Pannus contains a heterogeneous mixture of cells with intimal and subintimal features. There are also cells with features of chondrocytes, suggesting a mixed synovial and cartilaginous origin [29]. Pannus is probably a nonspecific reaction to cartilage damage, since it appears both in chemical arthritis in animals and in cartilage transplanted into normal subcutaneous tissue [30].

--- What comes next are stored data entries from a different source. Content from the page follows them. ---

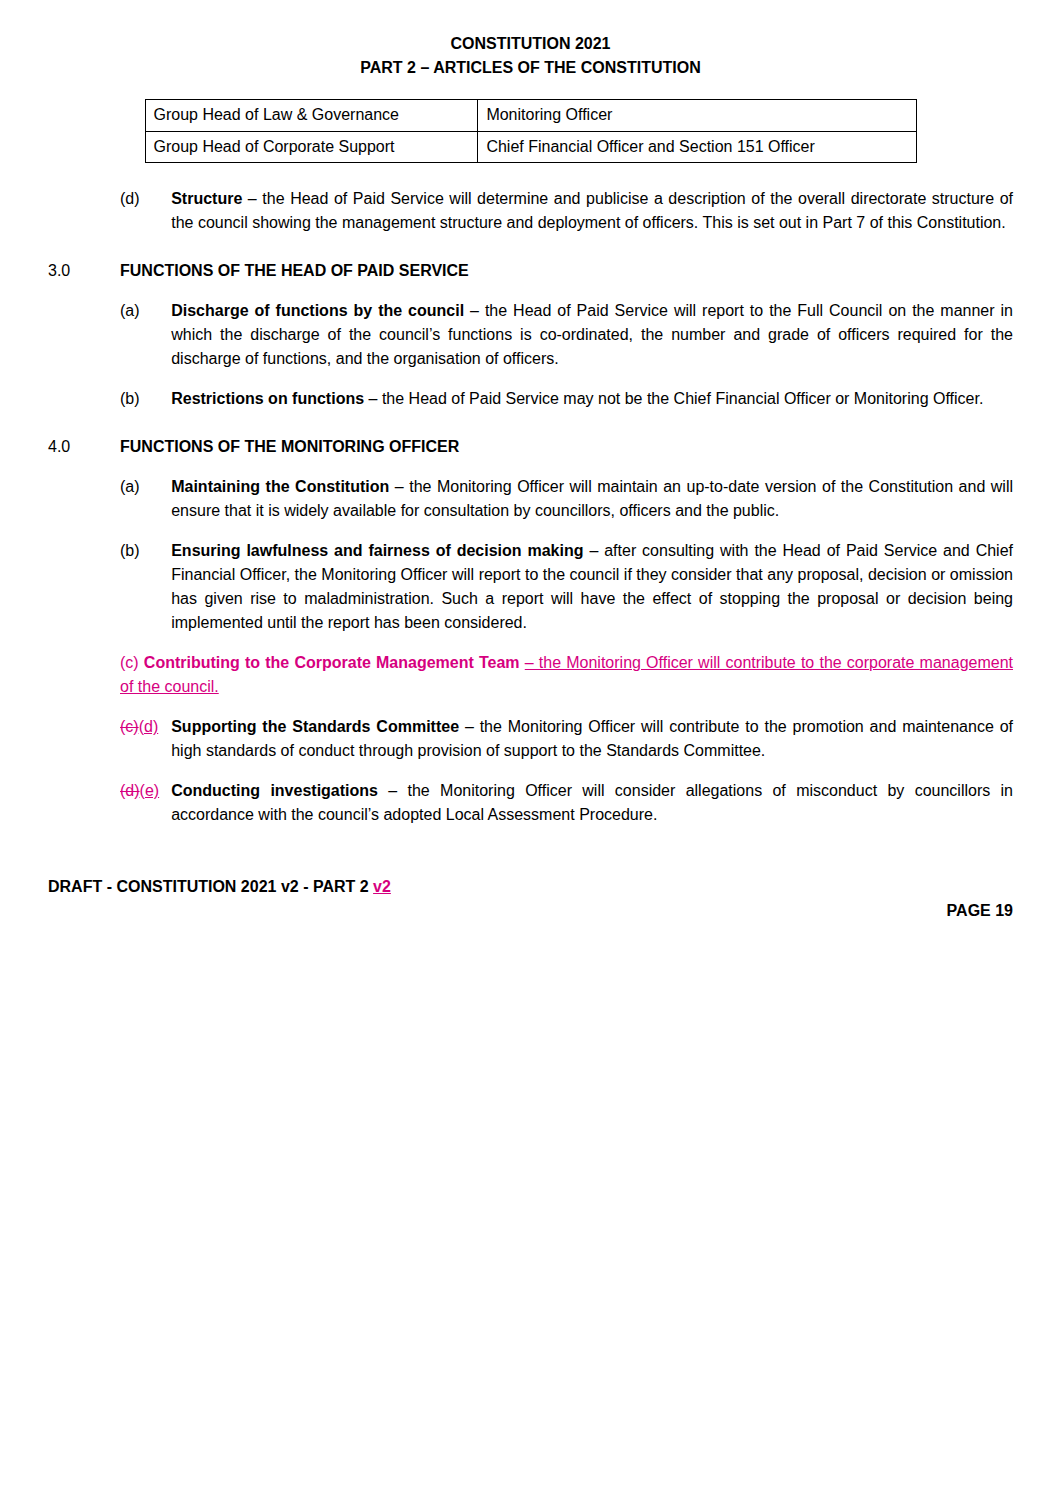CONSTITUTION 2021
PART 2 – ARTICLES OF THE CONSTITUTION
| Group Head of Law & Governance | Monitoring Officer |
| Group Head of Corporate Support | Chief Financial Officer and Section 151 Officer |
(d)
Structure – the Head of Paid Service will determine and publicise a description of the overall directorate structure of the council showing the management structure and deployment of officers. This is set out in Part 7 of this Constitution.
3.0
FUNCTIONS OF THE HEAD OF PAID SERVICE
(a)
Discharge of functions by the council – the Head of Paid Service will report to the Full Council on the manner in which the discharge of the council’s functions is co-ordinated, the number and grade of officers required for the discharge of functions, and the organisation of officers.
(b)
Restrictions on functions – the Head of Paid Service may not be the Chief Financial Officer or Monitoring Officer.
4.0
FUNCTIONS OF THE MONITORING OFFICER
(a)
Maintaining the Constitution – the Monitoring Officer will maintain an up-to-date version of the Constitution and will ensure that it is widely available for consultation by councillors, officers and the public.
(b)
Ensuring lawfulness and fairness of decision making – after consulting with the Head of Paid Service and Chief Financial Officer, the Monitoring Officer will report to the council if they consider that any proposal, decision or omission has given rise to maladministration. Such a report will have the effect of stopping the proposal or decision being implemented until the report has been considered.
(c) Contributing to the Corporate Management Team – the Monitoring Officer will contribute to the corporate management of the council.
(c)(d)
Supporting the Standards Committee – the Monitoring Officer will contribute to the promotion and maintenance of high standards of conduct through provision of support to the Standards Committee.
(d)(e)
Conducting investigations – the Monitoring Officer will consider allegations of misconduct by councillors in accordance with the council’s adopted Local Assessment Procedure.
DRAFT - CONSTITUTION 2021 v2 - PART 2 v2
PAGE 19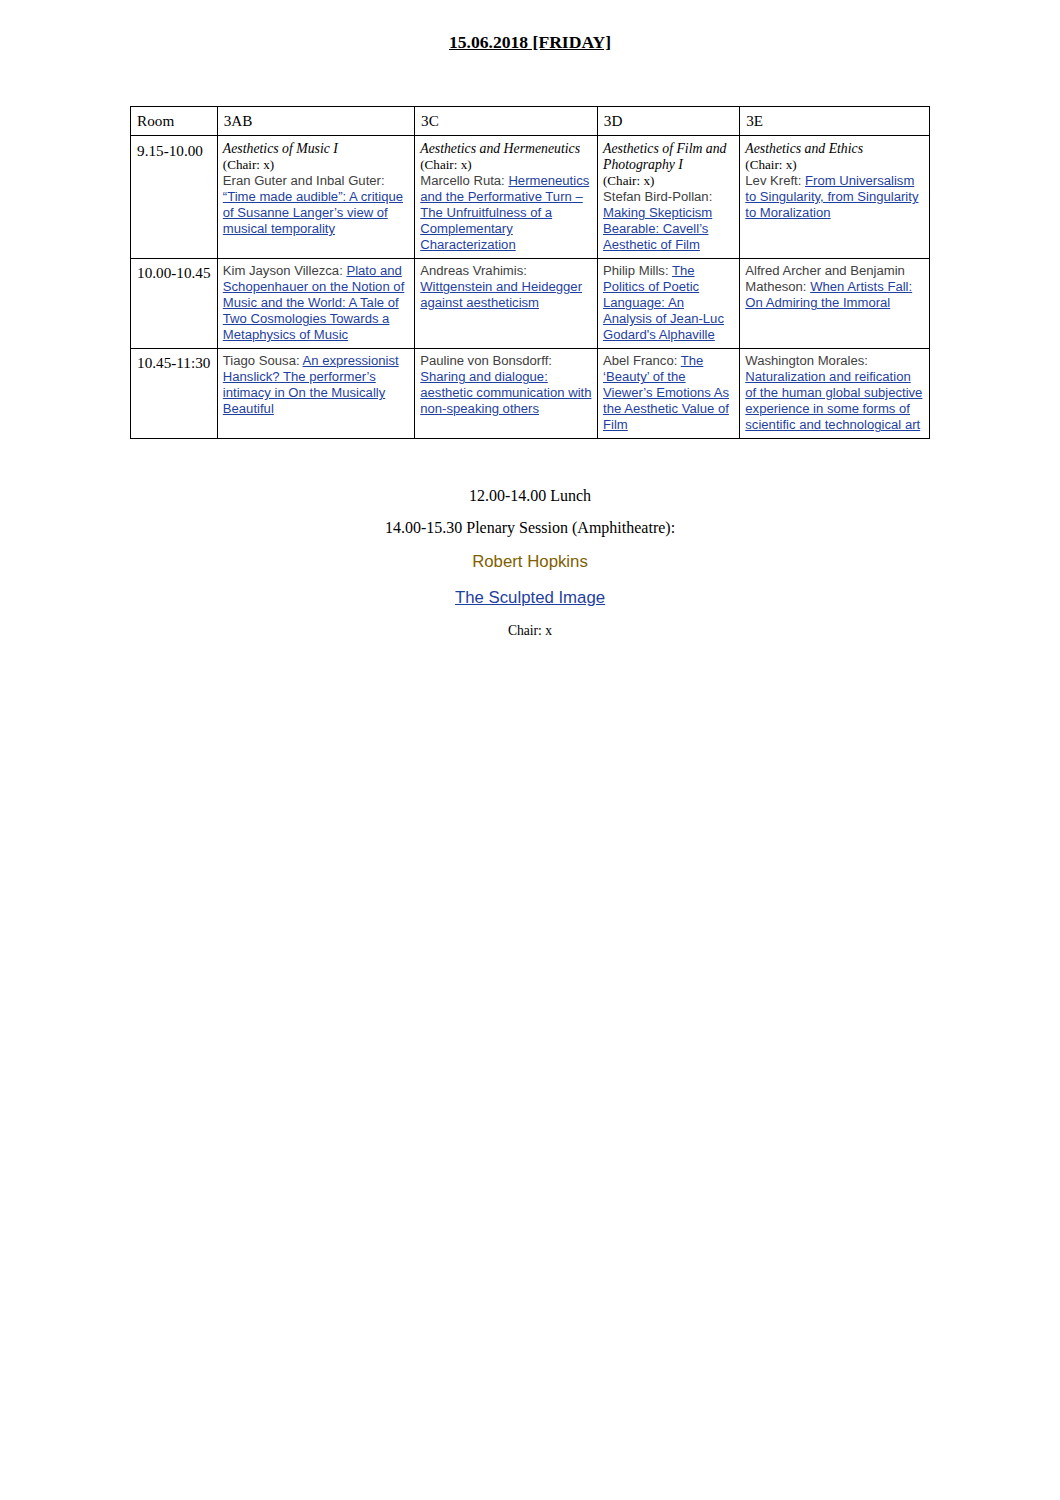15.06.2018 [FRIDAY]
| Room | 3AB | 3C | 3D | 3E |
| --- | --- | --- | --- | --- |
| 9.15-10.00 | Aesthetics of Music I (Chair: x) Eran Guter and Inbal Guter: “Time made audible”: A critique of Susanne Langer’s view of musical temporality | Aesthetics and Hermeneutics (Chair: x) Marcello Ruta: Hermeneutics and the Performative Turn – The Unfruitfulness of a Complementary Characterization | Aesthetics of Film and Photography I (Chair: x) Stefan Bird-Pollan: Making Skepticism Bearable: Cavell’s Aesthetic of Film | Aesthetics and Ethics (Chair: x) Lev Kreft: From Universalism to Singularity, from Singularity to Moralization |
| 10.00-10.45 | Kim Jayson Villezca: Plato and Schopenhauer on the Notion of Music and the World: A Tale of Two Cosmologies Towards a Metaphysics of Music | Andreas Vrahimis: Wittgenstein and Heidegger against aestheticism | Philip Mills: The Politics of Poetic Language: An Analysis of Jean-Luc Godard's Alphaville | Alfred Archer and Benjamin Matheson: When Artists Fall: On Admiring the Immoral |
| 10.45-11:30 | Tiago Sousa: An expressionist Hanslick? The performer’s intimacy in On the Musically Beautiful | Pauline von Bonsdorff: Sharing and dialogue: aesthetic communication with non-speaking others | Abel Franco: The ‘Beauty’ of the Viewer’s Emotions As the Aesthetic Value of Film | Washington Morales: Naturalization and reification of the human global subjective experience in some forms of scientific and technological art |
12.00-14.00 Lunch
14.00-15.30 Plenary Session (Amphitheatre):
Robert Hopkins
The Sculpted Image
Chair: x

Further similarities between synovial and bone marrow fibroblasts have been observed in synovitis. Shared gene products include bone marrow stromal factor 1, stromal cell-derived factor 1, and bone morphogenetic protein 2 [10,31,32]. These might be interpreted as indicating influx of bone marrow cells; in rodents, contiguity between synovium and bone marrow probably does allow mixing of populations. However, the simpler view is that synovial and bone marrow stromal cells are derived from the same stock and have the same potential for specialised gene expression. The manifestation of that potential depends on the local environment, with matrix synthetic and leucocyte interactive factors being co-expressed at some sites (normal human intima) but not at others (bone marrow, rabbit intima). The further overlap of transcriptional control with lymphoid stromal cells probably makes it relatively easy for synovial stroma to transform into a heterogeneous mixture of bone marrow and lymphoid environments, conferring susceptibility to certain types of immune dysregulation.

Synovium is a highly specialised immunologic microenvironment with affinities with splanchnopleura and bone marrow that may explain its involvement in inflammatory rheumatic disease.